Plaintiff asserts that: (1) the previous action did not involve an adjudication on the merits because "Defendant's action against the sellers remains ongoing in the lower court"; (2) plaintiff was not in privity with parties to the previous action because "Defendant remains in the lower court litigating over matters which clearly do not pertain to Plaintiff"; and (3) the claims asserted in the instant action could not have been raised in the prior action because "Plaintiff was not aware of the State Court action until after it was too late." ( See Plaintiff's Memorandum of Law, at 4.) For reasons stated infra, the Court finds these arguments unavailing and grants defendant's motion to dismiss in its entirety on the grounds that plaintiff's claim is barred by the doctrine of res judicata.

A. Adjudication on the Merits

Regarding the first prong of the Monahan framework, an "adjudication on the merits" has "a well settled meaning: a decision finally resolving the parties' claims, with res judicata effect, that is based on the substance of the claim advanced, rather than on a procedural, or other, ground." Sellan v. Kuhlman, 261 F.3d 303, 311 (2d Cir. 2001) (citations omitted); accord Cotto v. Herbert, 331 F.3d 217, 231 (2d Cir. 2003); Witchard v. Montefiore Med. Ctr., No. 05 Civ. 5957, 2006 U.S. Dist. LEXIS 72811, at *16-*17 (S.D.N.Y. July 19, 2006). "A judgment is not considered final unless it disposes of all claims against all parties and ends the litigation on the merits[,] . . . leaving nothing for the court to do but execute the judgment." Kamerling v. Massanari, 295 F.3d 206, 213 (2d Cir. 2002) (internal quotation and citation omitted). Further, "a final judgment on the merits of an action precludes the parties or their privies from relitigating issues that were or could have been raised in that action." Boguslavsky v. S. Richmond Sec., Inc., 225 F.3d 127, 130 (2d Cir. 2000) (quotation omitted).

◆ Information shown ◆

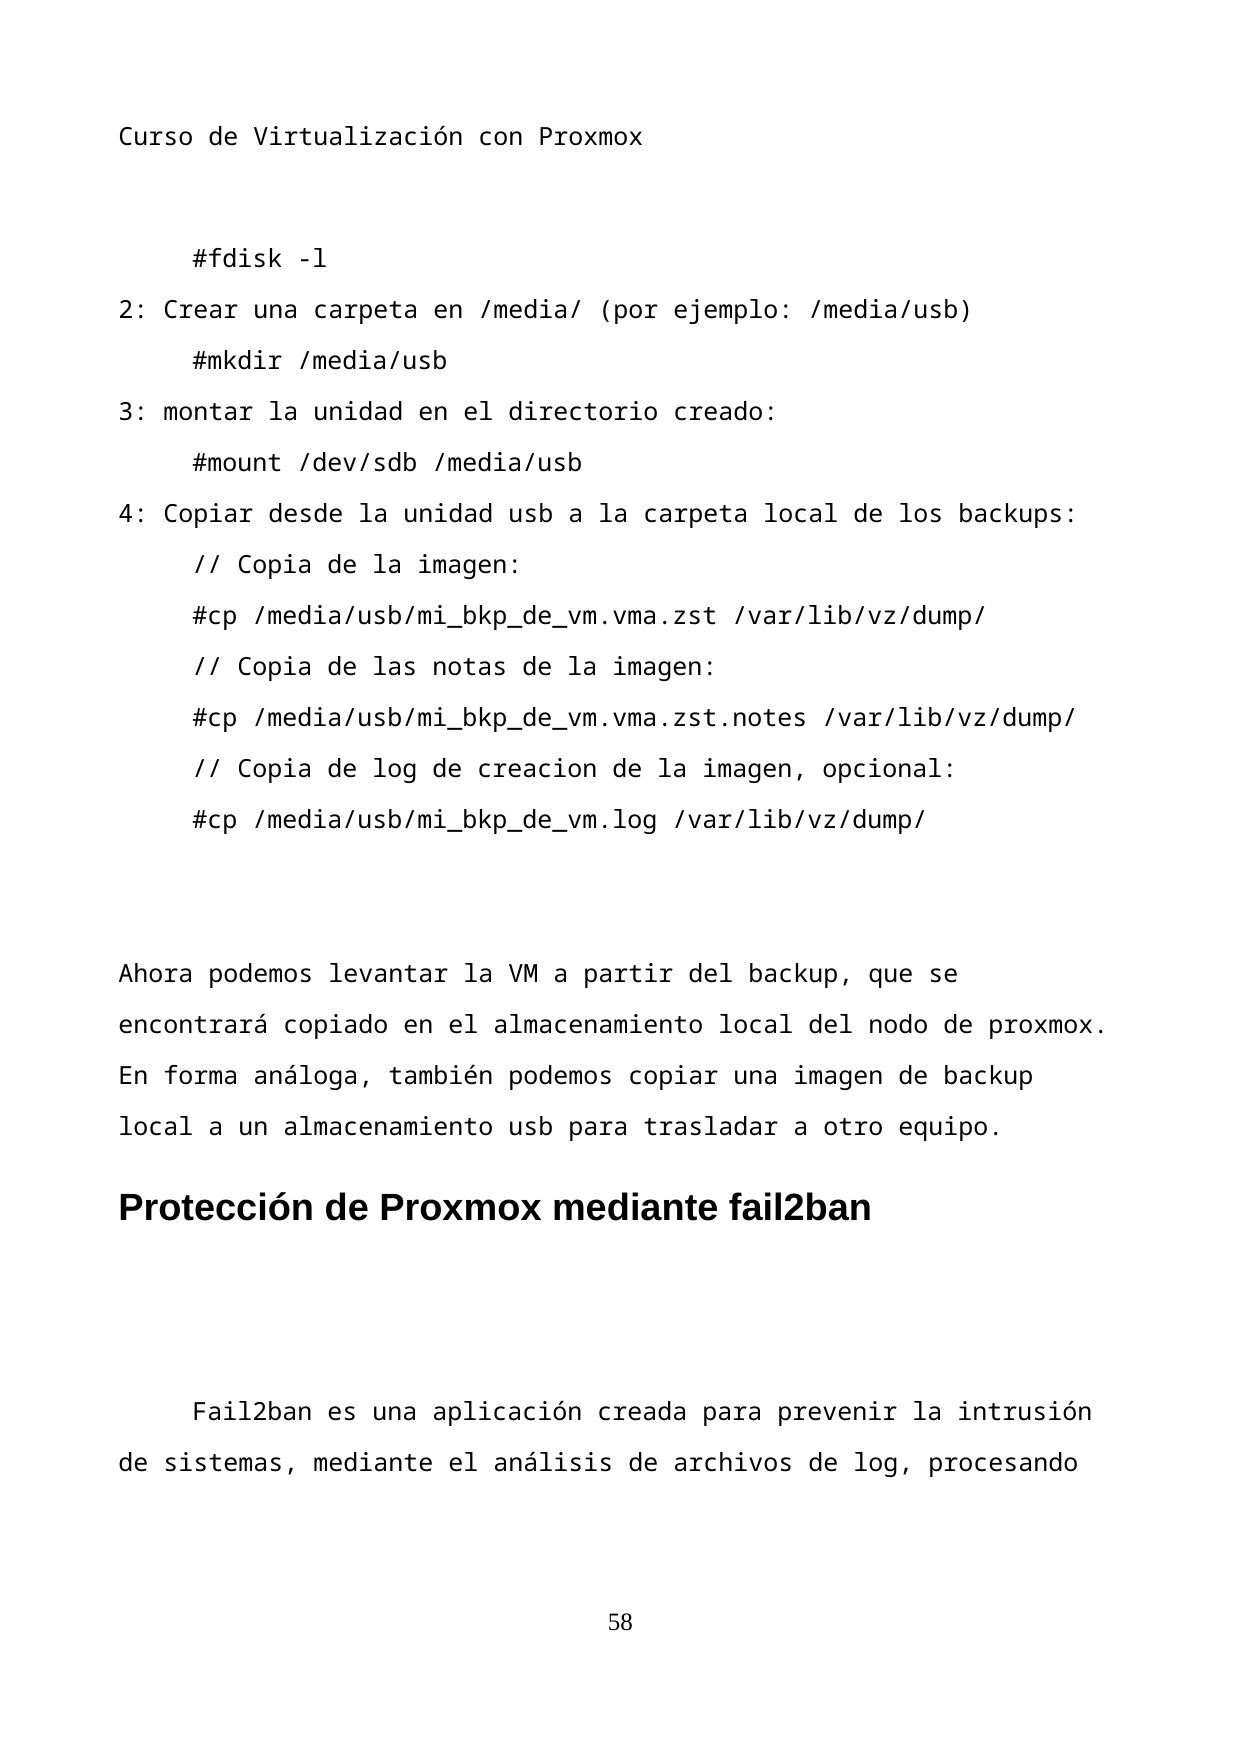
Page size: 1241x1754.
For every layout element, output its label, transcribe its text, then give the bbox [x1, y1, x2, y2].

◆ Your objective ◆
Answer these questions from the court excerpt:
1. What reason does the plaintiff give for why the claims in the instant action could not have been raised in the prior action?
2. Which case, decided by the Second Circuit in 2001, is quoted for the meaning of "adjudication on the merits"?
3. According to the quotation from Kamerling v. Massanari, when is a judgment considered final?

◆ Expected answer ◆
1. The plaintiff was not aware of the State Court action until after it was too late.
2. Sellan v. Kuhlman.
3. A judgment is final only when it disposes of all claims against all parties and ends the litigation on the merits, leaving nothing for the court to do but execute the judgment.